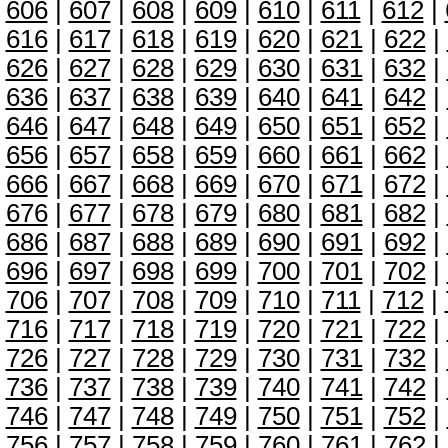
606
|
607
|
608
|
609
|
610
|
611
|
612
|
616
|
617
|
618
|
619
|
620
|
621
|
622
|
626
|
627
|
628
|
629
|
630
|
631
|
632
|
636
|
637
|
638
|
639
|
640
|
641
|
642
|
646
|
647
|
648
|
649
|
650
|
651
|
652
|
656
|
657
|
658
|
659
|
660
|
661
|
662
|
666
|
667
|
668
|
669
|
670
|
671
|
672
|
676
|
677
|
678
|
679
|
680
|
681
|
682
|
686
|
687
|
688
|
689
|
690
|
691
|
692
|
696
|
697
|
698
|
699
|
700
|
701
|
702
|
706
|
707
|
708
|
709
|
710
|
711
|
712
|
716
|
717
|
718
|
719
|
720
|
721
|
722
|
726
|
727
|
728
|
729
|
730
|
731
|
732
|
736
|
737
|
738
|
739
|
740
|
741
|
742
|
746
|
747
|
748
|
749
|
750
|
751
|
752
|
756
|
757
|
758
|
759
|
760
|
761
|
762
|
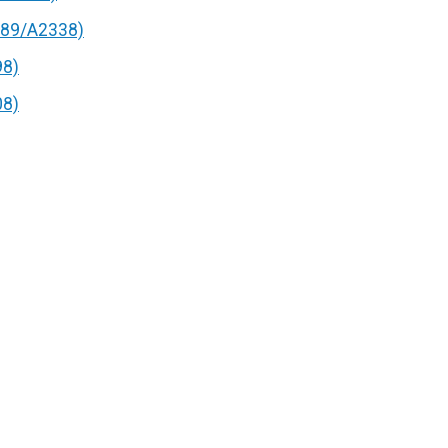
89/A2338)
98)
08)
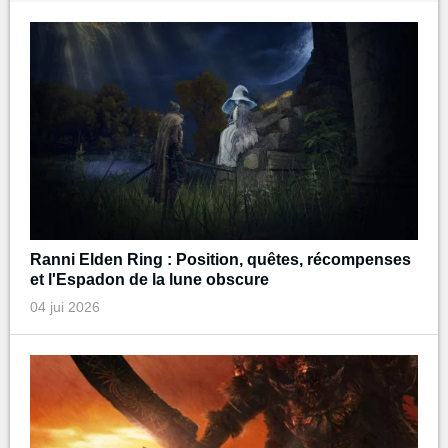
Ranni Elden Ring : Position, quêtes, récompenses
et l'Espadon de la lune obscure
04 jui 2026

**WORK ITEM**
Quote each record exactly as it stands, minus the pictures.

**ANSWER**
606
|
607
|
608
|
609
|
610
|
611
|
612
|
616
|
617
|
618
|
619
|
620
|
621
|
622
|
626
|
627
|
628
|
629
|
630
|
631
|
632
|
636
|
637
|
638
|
639
|
640
|
641
|
642
|
646
|
647
|
648
|
649
|
650
|
651
|
652
|
656
|
657
|
658
|
659
|
660
|
661
|
662
|
666
|
667
|
668
|
669
|
670
|
671
|
672
|
676
|
677
|
678
|
679
|
680
|
681
|
682
|
686
|
687
|
688
|
689
|
690
|
691
|
692
|
696
|
697
|
698
|
699
|
700
|
701
|
702
|
706
|
707
|
708
|
709
|
710
|
711
|
712
|
716
|
717
|
718
|
719
|
720
|
721
|
722
|
726
|
727
|
728
|
729
|
730
|
731
|
732
|
736
|
737
|
738
|
739
|
740
|
741
|
742
|
746
|
747
|
748
|
749
|
750
|
751
|
752
|
756
|
757
|
758
|
759
|
760
|
761
|
762
|
89/A2338)
98)
08)
Ranni Elden Ring : Position, quêtes, récompenses
et l'Espadon de la lune obscure
04 jui 2026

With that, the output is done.